The concrete jungles that once dominated Singapore’s skyline are slowly giving way to green skyscrapers, which look more like living ecosystems than business hubs. Fervently working towards its "City in a Garden" dream, the nation is ploughing money into becoming more sustainable and, well, green. Head out of town a little and you’ll find plenty of walking trails, treetop jungle bridges, wildlife galore and the city's green jewel, the Unesco World Heritage–listed Singapore Botanic Gardens: these are the lungs of Singapore, according to Lonely Planet.

Food in Singapore is taken very seriously. From cheap hawker fare to Michelin-starred fine dining, food-enamored Singaporeans will line up for it, Instagram the hell out of it and passionately debate whether it is up to the hype. Don’t fret about finding a place to chow down, as each neighborhood is home to local hawker centers and coffeeshops dishing up some of the island’s best meals for just a couple of bucks. Simply follow your nose or join the longest queue – whatever morsels lie at the end, they are almost guaranteed to be scrumptious.

3. Vatican City

Photo: Daily Travel Pill
Photo: Daily Travel Pill

Vatican City is an independent city-state and enclave located within Rome, Italy. The Vatican City State, also known simply as the Vatican, became independent from Italy with the Lateran Treaty (1929), and it is a distinct territory under "full ownership, exclusive dominion, and sovereign authority and jurisdiction" of the Holy See, itself a sovereign entity of international law, which maintains the city state's temporal, diplomatic, and spiritual independence. With an area of 49 hectares (121 acres) and a population of about 825, it is the smallest state in the world by both area and population. As governed by the Holy See, the Vatican City State is an ecclesiastical or sacerdotal-monarchical state (a type of theocracy) ruled by the pope who is the bishop of Rome and head of the Catholic Church. The highest state functionaries are all Catholic clergy of various national origins. After the Avignon Papacy (1309–1437), the popes have mainly resided at the Apostolic Palace within what is now Vatican City, although at times residing instead in the Quirinal Palace in Rome or elsewhere.

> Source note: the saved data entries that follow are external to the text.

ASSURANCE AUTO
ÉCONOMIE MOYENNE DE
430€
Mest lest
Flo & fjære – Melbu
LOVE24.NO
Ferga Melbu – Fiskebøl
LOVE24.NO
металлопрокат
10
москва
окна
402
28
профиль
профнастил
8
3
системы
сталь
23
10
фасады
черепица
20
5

The Holy See dates back to Early Christianity and is the principal episcopal see of the Catholic Church, which has approximately 1.329 billion baptized Catholic Christians in the world as of 2018 in the Latin Church and 23 Eastern Catholic Churches. The independent state of Vatican City, on the other hand, came into existence on 11 February 1929 by the Lateran Treaty between the Holy See and Italy, which spoke of it as a new creation, not as a vestige of the much larger Papal States (756–1870), which had previously encompassed much of central Italy.

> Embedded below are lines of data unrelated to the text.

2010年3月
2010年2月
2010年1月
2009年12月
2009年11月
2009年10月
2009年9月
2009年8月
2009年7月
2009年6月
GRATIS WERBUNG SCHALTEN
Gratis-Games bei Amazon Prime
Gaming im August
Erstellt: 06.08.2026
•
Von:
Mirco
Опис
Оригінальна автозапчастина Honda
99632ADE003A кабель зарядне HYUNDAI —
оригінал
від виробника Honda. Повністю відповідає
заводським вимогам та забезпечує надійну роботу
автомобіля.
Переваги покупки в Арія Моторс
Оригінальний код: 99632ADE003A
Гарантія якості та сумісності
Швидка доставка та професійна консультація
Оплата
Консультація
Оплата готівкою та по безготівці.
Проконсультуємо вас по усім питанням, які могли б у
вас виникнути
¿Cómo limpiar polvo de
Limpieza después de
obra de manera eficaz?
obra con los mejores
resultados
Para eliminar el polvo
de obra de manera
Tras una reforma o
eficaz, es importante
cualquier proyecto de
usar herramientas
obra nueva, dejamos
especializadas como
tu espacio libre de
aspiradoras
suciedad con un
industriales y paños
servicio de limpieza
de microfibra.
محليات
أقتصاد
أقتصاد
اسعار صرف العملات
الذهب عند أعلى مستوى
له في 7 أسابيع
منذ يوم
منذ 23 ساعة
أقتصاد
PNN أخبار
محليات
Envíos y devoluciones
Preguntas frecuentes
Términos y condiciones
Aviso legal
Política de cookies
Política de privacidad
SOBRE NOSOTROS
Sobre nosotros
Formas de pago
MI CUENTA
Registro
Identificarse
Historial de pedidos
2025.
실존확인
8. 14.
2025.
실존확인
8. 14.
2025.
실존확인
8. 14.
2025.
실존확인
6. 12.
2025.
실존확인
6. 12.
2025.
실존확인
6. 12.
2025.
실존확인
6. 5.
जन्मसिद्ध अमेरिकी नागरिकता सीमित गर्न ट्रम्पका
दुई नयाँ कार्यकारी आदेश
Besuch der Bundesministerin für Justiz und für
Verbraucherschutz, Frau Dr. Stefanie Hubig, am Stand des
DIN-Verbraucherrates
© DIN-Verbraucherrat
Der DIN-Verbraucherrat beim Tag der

Within Vatican City are religious and cultural sites such as St. Peter's Basilica, the Sistine Chapel, and the Vatican Museums. They feature some of the world's most famous paintings and sculptures. The unique economy of Vatican City is supported financially by donations from the faithful, by the sale of postage stamps and souvenirs, fees for admission to museums, and sales of publications.

Nowadays, we have Singapore, Monaco, and the Vatican as the modern independent city-states; whereas cities such as Hong Kong, Macau, and Dubai are autonomous cities - independently functioning with their own governments but are still part of larger nations.

It seems hard to imagine a world without countries, but with the rising level of political and economic anxiety, there are talks of demanding independence for major cities.